In Git, the author date is when someone first creates a commit with git commit. The commit date is identical to the author date unless someone changes the commit date by using git commit --amend, a force push, a rebase, or other Git commands.

On your profile page, the author date is used to calculate when a commit was made. Whereas, in a repository, the commit date is used to calculate when a commit was made in the repository.

Most often, the author date and commit date are the same but you may notice that your commit sequence is out of order if the commit history is changed.

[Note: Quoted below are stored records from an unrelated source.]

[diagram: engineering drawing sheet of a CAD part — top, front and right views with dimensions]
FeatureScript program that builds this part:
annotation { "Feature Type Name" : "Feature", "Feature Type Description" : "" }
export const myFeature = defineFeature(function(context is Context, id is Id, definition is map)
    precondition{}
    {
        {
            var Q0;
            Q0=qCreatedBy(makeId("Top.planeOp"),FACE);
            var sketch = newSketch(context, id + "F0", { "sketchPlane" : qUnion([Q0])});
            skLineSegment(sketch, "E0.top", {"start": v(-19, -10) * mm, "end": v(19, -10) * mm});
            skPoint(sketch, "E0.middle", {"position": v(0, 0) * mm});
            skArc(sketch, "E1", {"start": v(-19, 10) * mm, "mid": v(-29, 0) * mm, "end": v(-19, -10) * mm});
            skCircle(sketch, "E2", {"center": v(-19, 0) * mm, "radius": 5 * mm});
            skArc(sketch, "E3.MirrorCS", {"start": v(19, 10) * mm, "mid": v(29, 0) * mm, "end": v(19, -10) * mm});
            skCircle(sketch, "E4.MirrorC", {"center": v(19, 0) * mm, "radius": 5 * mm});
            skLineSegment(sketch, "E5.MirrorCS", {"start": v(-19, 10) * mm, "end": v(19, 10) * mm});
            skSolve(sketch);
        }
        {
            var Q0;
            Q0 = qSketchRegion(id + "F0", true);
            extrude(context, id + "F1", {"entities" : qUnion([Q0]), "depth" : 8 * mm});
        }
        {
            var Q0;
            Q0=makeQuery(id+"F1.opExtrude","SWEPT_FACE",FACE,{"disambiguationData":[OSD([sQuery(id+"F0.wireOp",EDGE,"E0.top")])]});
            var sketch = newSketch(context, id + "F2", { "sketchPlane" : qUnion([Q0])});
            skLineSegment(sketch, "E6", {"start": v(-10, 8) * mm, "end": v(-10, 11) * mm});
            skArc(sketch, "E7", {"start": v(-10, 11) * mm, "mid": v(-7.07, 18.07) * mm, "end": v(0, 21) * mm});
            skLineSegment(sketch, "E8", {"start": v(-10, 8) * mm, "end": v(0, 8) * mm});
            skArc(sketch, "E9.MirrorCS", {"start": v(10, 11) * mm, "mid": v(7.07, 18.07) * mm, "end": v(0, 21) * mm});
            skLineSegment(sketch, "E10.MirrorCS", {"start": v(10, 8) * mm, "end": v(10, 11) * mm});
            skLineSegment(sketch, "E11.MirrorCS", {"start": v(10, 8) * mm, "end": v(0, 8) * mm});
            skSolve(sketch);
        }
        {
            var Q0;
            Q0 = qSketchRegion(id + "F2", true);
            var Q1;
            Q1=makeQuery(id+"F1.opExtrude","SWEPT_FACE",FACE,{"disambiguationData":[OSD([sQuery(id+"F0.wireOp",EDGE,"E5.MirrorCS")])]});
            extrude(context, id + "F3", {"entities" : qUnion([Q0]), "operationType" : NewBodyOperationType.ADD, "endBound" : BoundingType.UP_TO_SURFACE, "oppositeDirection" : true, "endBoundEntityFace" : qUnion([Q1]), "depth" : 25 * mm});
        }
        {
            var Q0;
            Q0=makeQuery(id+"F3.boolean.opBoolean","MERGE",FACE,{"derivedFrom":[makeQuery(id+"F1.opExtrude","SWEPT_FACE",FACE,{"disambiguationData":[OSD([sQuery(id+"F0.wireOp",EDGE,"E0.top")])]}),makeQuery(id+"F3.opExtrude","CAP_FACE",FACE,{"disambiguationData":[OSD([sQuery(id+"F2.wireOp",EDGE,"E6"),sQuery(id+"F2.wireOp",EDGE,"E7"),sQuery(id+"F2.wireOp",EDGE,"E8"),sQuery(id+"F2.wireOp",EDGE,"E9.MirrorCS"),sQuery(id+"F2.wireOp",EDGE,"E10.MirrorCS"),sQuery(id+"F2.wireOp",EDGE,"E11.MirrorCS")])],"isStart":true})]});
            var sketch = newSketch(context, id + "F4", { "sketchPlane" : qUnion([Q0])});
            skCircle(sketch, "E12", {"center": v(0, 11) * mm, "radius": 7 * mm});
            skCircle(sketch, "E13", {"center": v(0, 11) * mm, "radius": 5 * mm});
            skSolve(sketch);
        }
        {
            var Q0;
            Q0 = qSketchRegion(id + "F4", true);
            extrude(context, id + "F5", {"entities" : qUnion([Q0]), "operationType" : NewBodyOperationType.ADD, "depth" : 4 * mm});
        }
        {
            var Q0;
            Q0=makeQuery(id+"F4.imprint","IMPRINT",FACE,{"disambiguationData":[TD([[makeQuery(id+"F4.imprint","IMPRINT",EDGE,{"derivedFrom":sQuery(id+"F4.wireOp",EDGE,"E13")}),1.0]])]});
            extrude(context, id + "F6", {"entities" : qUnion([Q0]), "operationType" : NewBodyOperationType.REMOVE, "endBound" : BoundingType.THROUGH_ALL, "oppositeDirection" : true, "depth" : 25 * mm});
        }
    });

For more information, see "Why are my contributions not showing up on my profile?"

Viewing missing commit details from commits in your timeline

You can use the git show command with the --pretty=fuller flag to check if the commit author date and commit date are different.

$ git show YOUR_COMMIT_SHA_NUMBER --pretty=fuller
commit YOUR_COMMIT_SHA_NUMBER
Author:     octocat USER_EMAIL
AuthorDate: Tue Apr 03 02:02:30 2018 +0900
Commit:     Sally Johnson USER_EMAIL
CommitDate: Tue Apr 10 06:25:08 2018 +0900

If the author and commit date are different, you can manually change the commit date in the URL to see the commit details.

For example:

  • This URL uses the author date of 2018-04-03:

    https://github.com/your-organization-or-personal-account/your-repository/commits?author=octocat&since=2018-04-03T00:00:00Z&until=2018-04-03T23:59:59Z

  • This URL uses the commit date of 2018-04-10:

    https://github.com/your-organization-or-personal-account/your-repository/commits?author=octocat&since=2018-04-10T00:00:00Z&until=2018-04-10T23:59:59Z

When you open the URL with the modified commit date, you can see the commit details.

Expected commits missing in your timeline

If you're not seeing expected commits on your timeline, it's possible the commit history in Git was rewritten and the commit author date and the commit date are different. For other possibilities, see "Why are my contributions not showing up on my profile?"